__To do__
Write the listing below out again word for word, without a single picture.

__Material for this exercise__
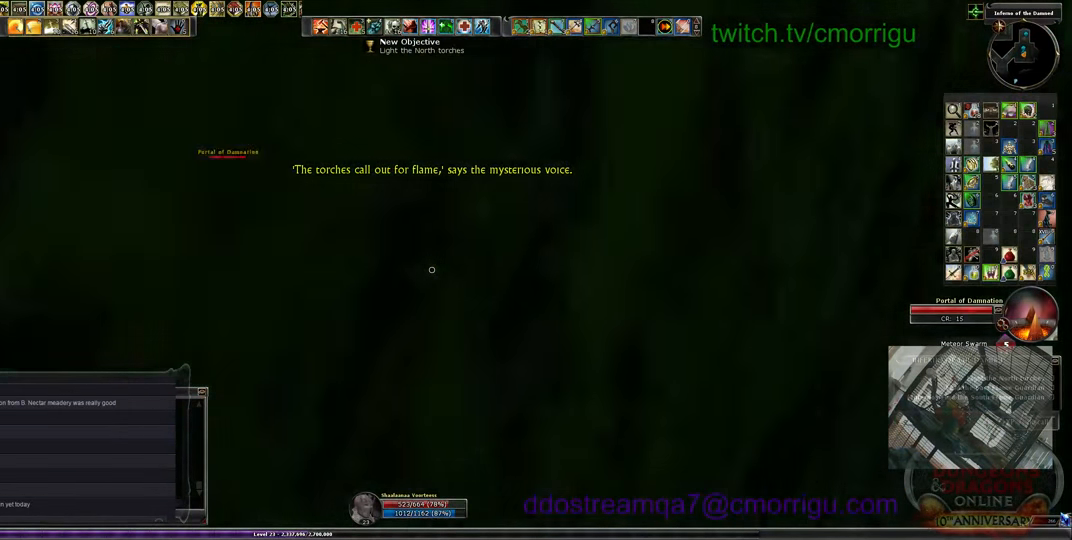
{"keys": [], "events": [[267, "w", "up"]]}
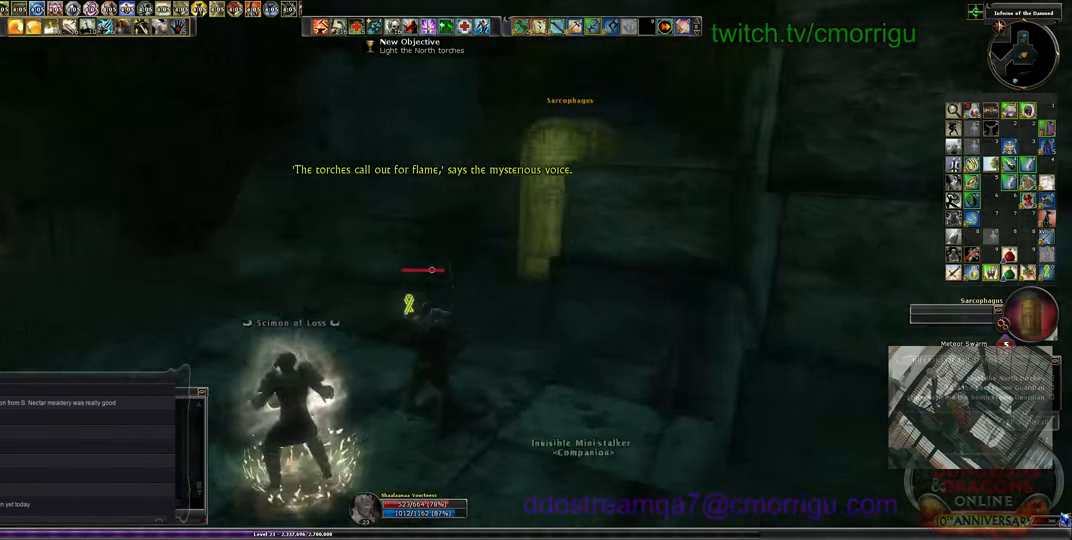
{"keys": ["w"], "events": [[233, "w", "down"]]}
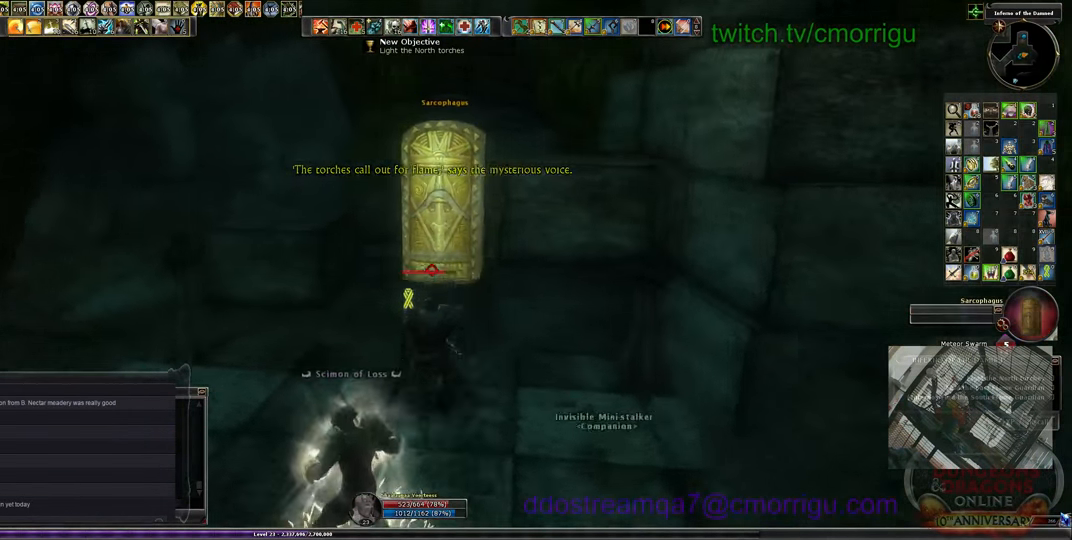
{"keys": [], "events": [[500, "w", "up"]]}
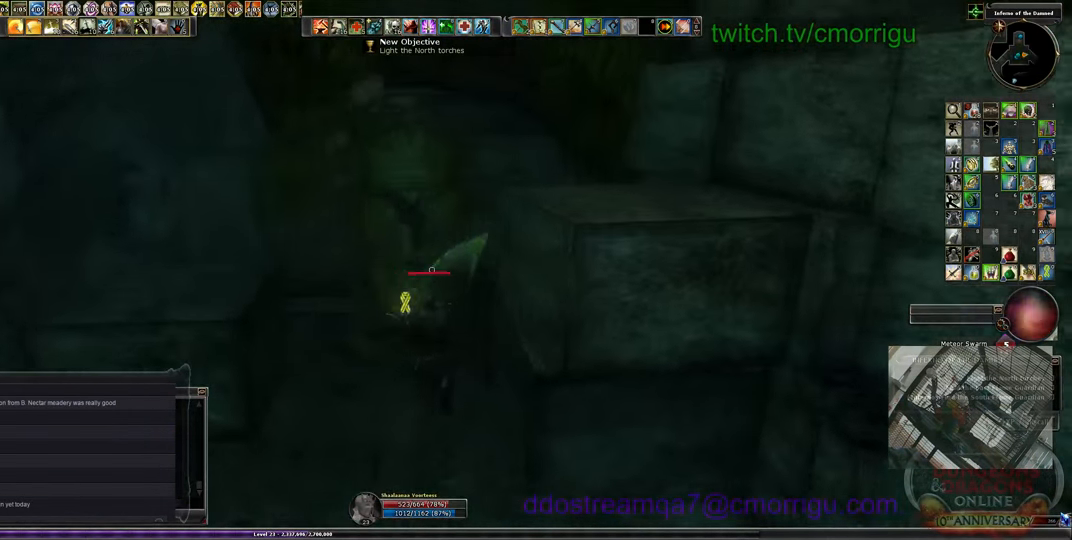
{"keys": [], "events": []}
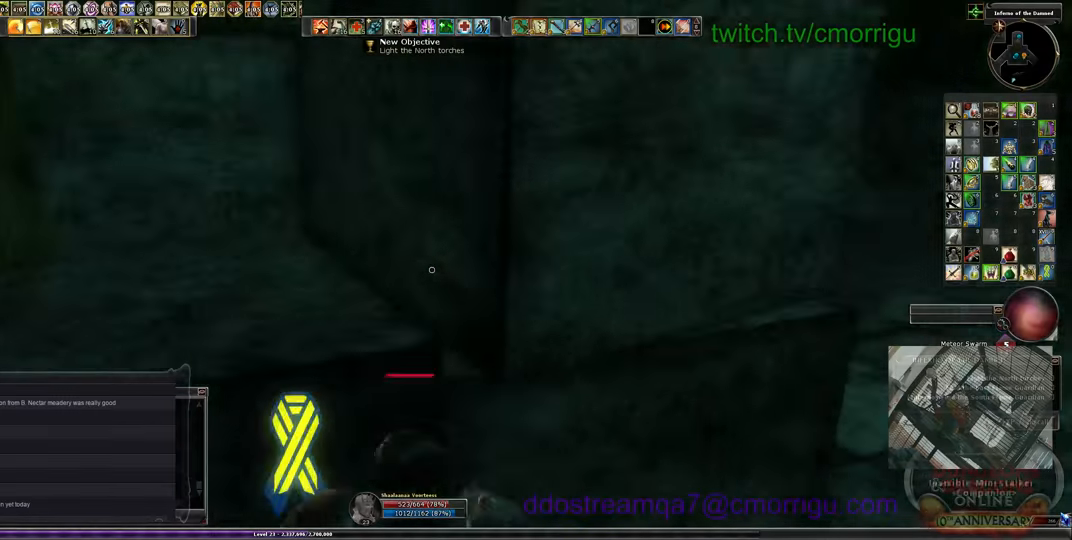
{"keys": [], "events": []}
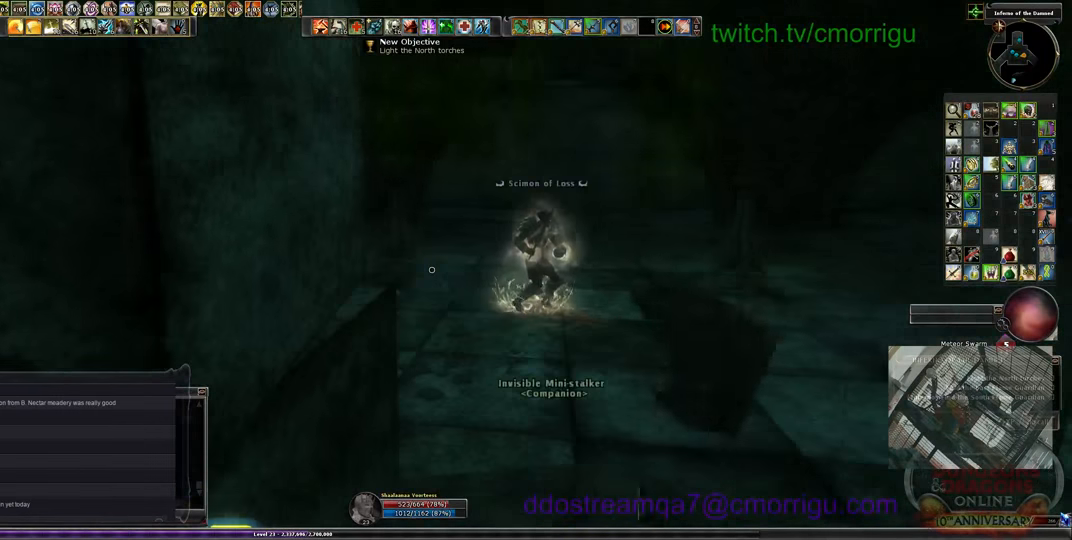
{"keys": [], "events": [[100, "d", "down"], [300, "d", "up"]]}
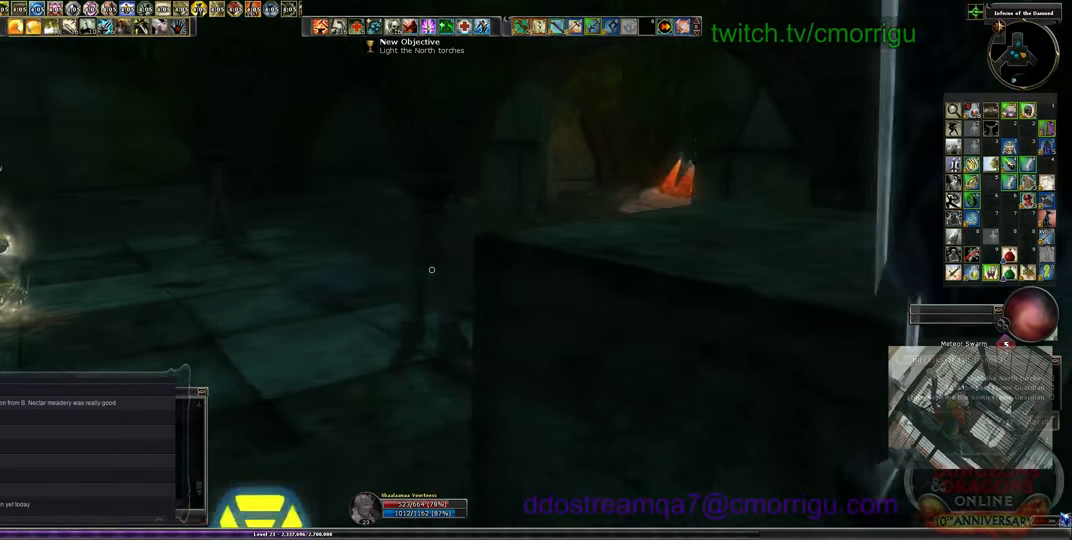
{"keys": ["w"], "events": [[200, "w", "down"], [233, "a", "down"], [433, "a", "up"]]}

__Your response__
{"keys": [], "events": [[267, "w", "up"]]}
{"keys": ["w"], "events": [[233, "w", "down"]]}
{"keys": [], "events": [[500, "w", "up"]]}
{"keys": [], "events": []}
{"keys": [], "events": []}
{"keys": [], "events": [[100, "d", "down"], [300, "d", "up"]]}
{"keys": ["w"], "events": [[200, "w", "down"], [233, "a", "down"], [433, "a", "up"]]}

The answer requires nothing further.